Justiça Militar do Amazonas absolve cinco policiais acusados pela morte de Deusiane Pinheiro

A Justiça Militar do Amazonas absolveu, nesta segunda-feira (29.09), cinco policiais militares envolvidos na morte da soldado Deusiane da Silva Pinheiro, ocorrida em abril de 2015. A decisão foi tomada durante sessão no Fórum Henoch Reis, em Manaus, e gerou forte comoção entre familiares da vítima, que pedem a transferência do caso para a esfera federal.

O julgamento foi presidido pelo juiz Alcides Carvalho Vieira Filho e contou com a participação de quatro oficiais da Polícia Militar que integram o Conselho Permanente de Justiça Militar. Por maioria de votos (3 a 2), o então cabo Elson dos Santos Brito foi absolvido da acusação de homicídio. Já os réus Cosme Moura Sousa, Jairo Oliveira Gomes, Júlio Henrique da Silva Gama e Narcizio Guimarães Neto foram inocentados por unanimidade do crime de falso testemunho.

O crime

Deusiane foi morta com um tiro dentro da base flutuante “Peixe-Boi”, do Batalhão Ambiental da PM, localizada no bairro Tarumã, Zona Oeste de Manaus. Segundo o Ministério Público, ela mantinha um relacionamento conturbado com Elson Brito, apontado como autor do disparo. A denúncia afirma que, após o fim do relacionamento, o policial teria reatado com uma ex-companheira, mas tentava manter o vínculo com Deusiane, o que teria gerado conflitos.

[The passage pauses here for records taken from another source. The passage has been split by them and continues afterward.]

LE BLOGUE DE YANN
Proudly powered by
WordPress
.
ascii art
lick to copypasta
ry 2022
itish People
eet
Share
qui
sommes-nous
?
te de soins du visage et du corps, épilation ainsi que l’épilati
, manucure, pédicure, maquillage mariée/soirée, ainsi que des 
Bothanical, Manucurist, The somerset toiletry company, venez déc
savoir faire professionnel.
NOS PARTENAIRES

No dia do crime, os dois estavam no piso superior da embarcação, enquanto outros quatro policiais estavam no andar inferior. Eles relataram ter ouvido um disparo e, ao subir, encontraram Deusiane ferida e Elson ao lado. A versão apresentada pela defesa foi de suicídio, sustentada pelos depoimentos dos colegas. No entanto, laudo pericial indicou que a arma usada tinha o ferrolho alterado, levantando dúvidas sobre a tese.

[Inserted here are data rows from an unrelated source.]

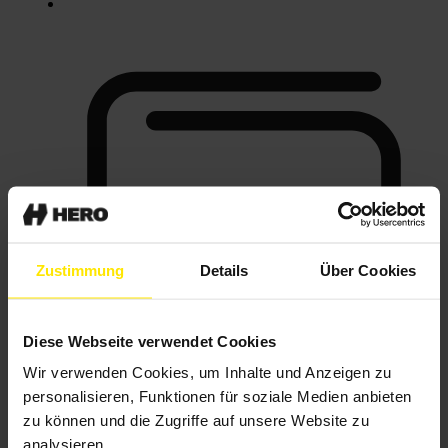
Zustimmung
Details
Über Cookies
Diese Webseite verwendet Cookies
Wir verwenden Cookies, um Inhalte und Anzeigen zu
personalisieren, Funktionen für soziale Medien anbieten
HERO Wallet
neu
zu können und die Zugriffe auf unsere Website zu
Digitale Zahlungen
analysieren.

Ministério Público vai recorrer

O promotor de Justiça Igor Starling informou que o Ministério Público recorrerá da decisão. A promotoria sustenta que há inconsistências nos depoimentos e elementos técnicos que apontam para homicídio.

Antônia Assunção, mãe de Deusiane, esteve presente no julgamento e voltou a pedir que o caso seja federalizado. Ela acredita que a filha foi vítima de um plano por não concordar com determinadas condutas políticas dentro da corporação.

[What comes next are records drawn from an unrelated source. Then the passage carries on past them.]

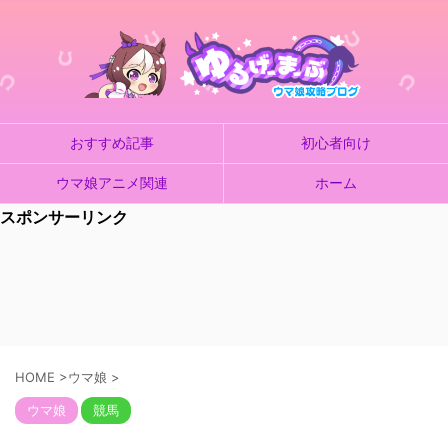
おすすめ記事
初心者向け
ウマ娘アニメ関連
ホーム
スポンサーリンク
HOME
>
ウマ娘
>
ウマ娘
競馬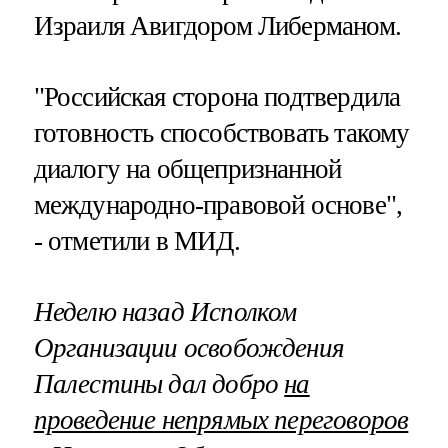
Израиля Авигдором Либерманом.
"Российская сторона подтвердила
готовность способствовать такому
диалогу на общепризнанной
международно-правовой основе",
- отметили в МИД.
Неделю назад Исполком
Организации освобождения
Палестины дал добро
на
проведение непрямых переговоров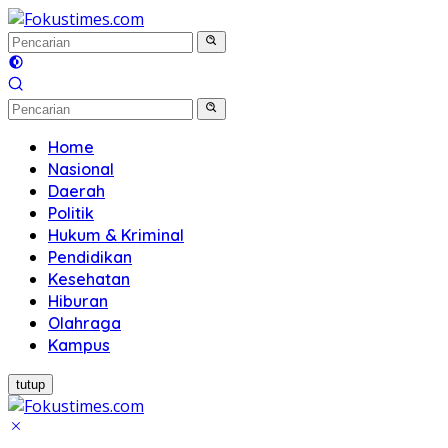
Langsung
ke
konten
Home
Nasional
Daerah
Politik
Hukum & Kriminal
Pendidikan
Kesehatan
Hiburan
Olahraga
Kampus
tutup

Em abril deste ano, Antônia foi ouvida pela Comissão de Direitos Humanos da Câmara dos Deputados, onde solicitou apoio para uma audiência com o ministro da Justiça, Ricardo Lewandowski. “Estou há nove anos dentro de casa, porque posso ser fuzilada. Minha família pode ser fuzilada. Peço que olhem com carinho para essa situação”, declarou emocionada.